Ah, she was cross because she had been proved at least partly wrong about him, was she?
“But frivolous and idle too,” he said, realizing suddenly that the elusive perfume he had tried to identify all the way to the cottage was not perfume at all but soap. It was very enticing nevertheless. So were the soft warmth of her thigh and her arm.
She did not reply and he chuckled.
“It is quite unsporting of you not to contradict me, Miss Osbourne,” he said. “Shall we use the return journey to discover if there is anything about each other that might make it possible for us to be friends?”
“Or impossible,” she said.
“I perceive,” he said, “that you are of the half-empty-glass school of thought, Miss Osbourne, while I am of the half-full school.”
“Then we are quite incompatible,” she said.
“Not necessarily so,” he said. “Some differences of opinion will provide us with topics upon which to hold a lively debate. There is nothing more dull than two people who are so totally in agreement with each other upon every subject under the sun that there really is nothing left worth saying.”
But why the devil it had popped into his head earlier and even last
evening that he wanted her as a friend, he had no idea. Except that he knew he could not make her into a flirt, perhaps. She would not allow it-and neither would he. He would flirt with his social equals, with those who knew the rules of the game. He would not flirt with an indigent schoolteacher-she had been a charity pupil at the school where she now taught, for the love of God-whom he might inadvertently hurt.
But he could not simply ignore her. Good Lord, what was it he had thought two days ago when he first set eyes on her?
There she is.
The words still puzzled him and made him strangely uneasy.
It would be a novel challenge to try again to make a friend of a young woman-one who did not particularly like him and one who claimed that they were closer to being universes apart than worlds.
Well, challenges were meant to brighten the dull routine of life.
Not that routine was always dull. Sometimes he longed for it. It was what he had grown up with and expected of the rest of his life-a quiet routine, a fulfillment of duty that was self-imposed rather than enforced from above as it had been all through his boyhood. He had expected very little of his life really-only a sort of heaven of home and hearth and domestic contentment.
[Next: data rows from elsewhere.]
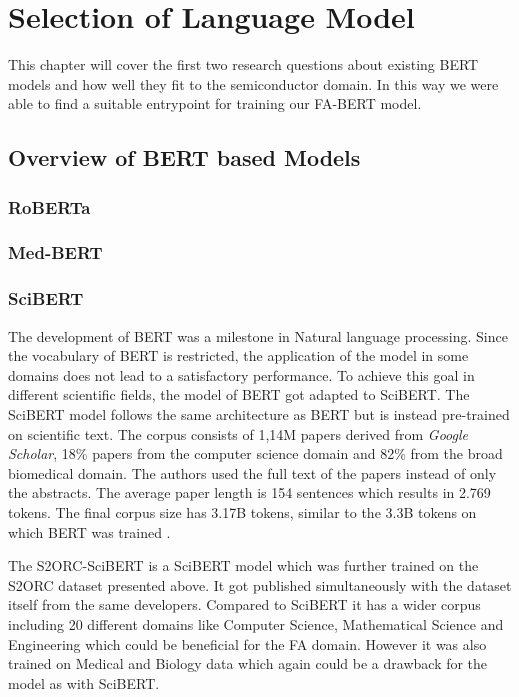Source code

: \chapter{Selection of Language Model} \label{chapter:analysis}
This chapter will cover the first two research questions about existing BERT models and how well they fit to the semiconductor domain. In this way we were able to find a suitable entrypoint for training our FA-BERT model.

\section{Overview of BERT based Models}

\subsection{RoBERTa}

\subsection{Med-BERT}

\subsection{SciBERT}
The development of BERT was a milestone in Natural language processing. Since the vocabulary of BERT is restricted, the application of the model in some domains does not lead to a satisfactory performance. To achieve this goal in different scientific fields, the model of BERT got adapted to SciBERT. The SciBERT model follows the same architecture as BERT but is instead pre-trained on scientific text. The corpus consists of 1,14M papers derived from \textit{Google Scholar}, 18\% papers from the computer science domain and 82\% from the broad biomedical domain. The authors used the full text of the papers instead of only the abstracts. The average paper length is 154 sentences which results in 2.769 tokens. The final corpus size has 3.17B tokens, similar to the 3.3B tokens on which BERT was trained \cite{Beltagy}. \newline

The S2ORC-SciBERT is a SciBERT model which was further trained on the S2ORC dataset presented above. It got published simultaneously with the dataset itself from the same developers. Compared to SciBERT it has a wider corpus including 20 different domains like Computer Science, Mathematical Science and Engineering which could be beneficial for the FA domain. However it was also trained on Medical and Biology data which again could be a drawback for the model as with SciBERT.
Most of his current friends would cringe if they knew that of him. Even Raycroft, his closest friend, would be astonished.
“Tell me what you like so much about teaching,” he said.
He felt rather than saw her smile.
“It is something I am capable of doing well,” she said, “and something I can constantly work upon to improve. It is something useful and worthwhile.”
“Educating girls is worthwhile?” he asked only because he guessed the question would provoke her into saying more.
“Girls have minds just as boys do,” she said firmly, “and are just as hungry for knowledge and just as capable of learning and understanding. It is true that most of them grow up to lives in which they do not need to know very much at all, but then I suspect that holds true of most men too.”
“Like me?” he asked.
“I believe there is a saying,” she said tartly, “that if the shoe fits one ought to wear it.”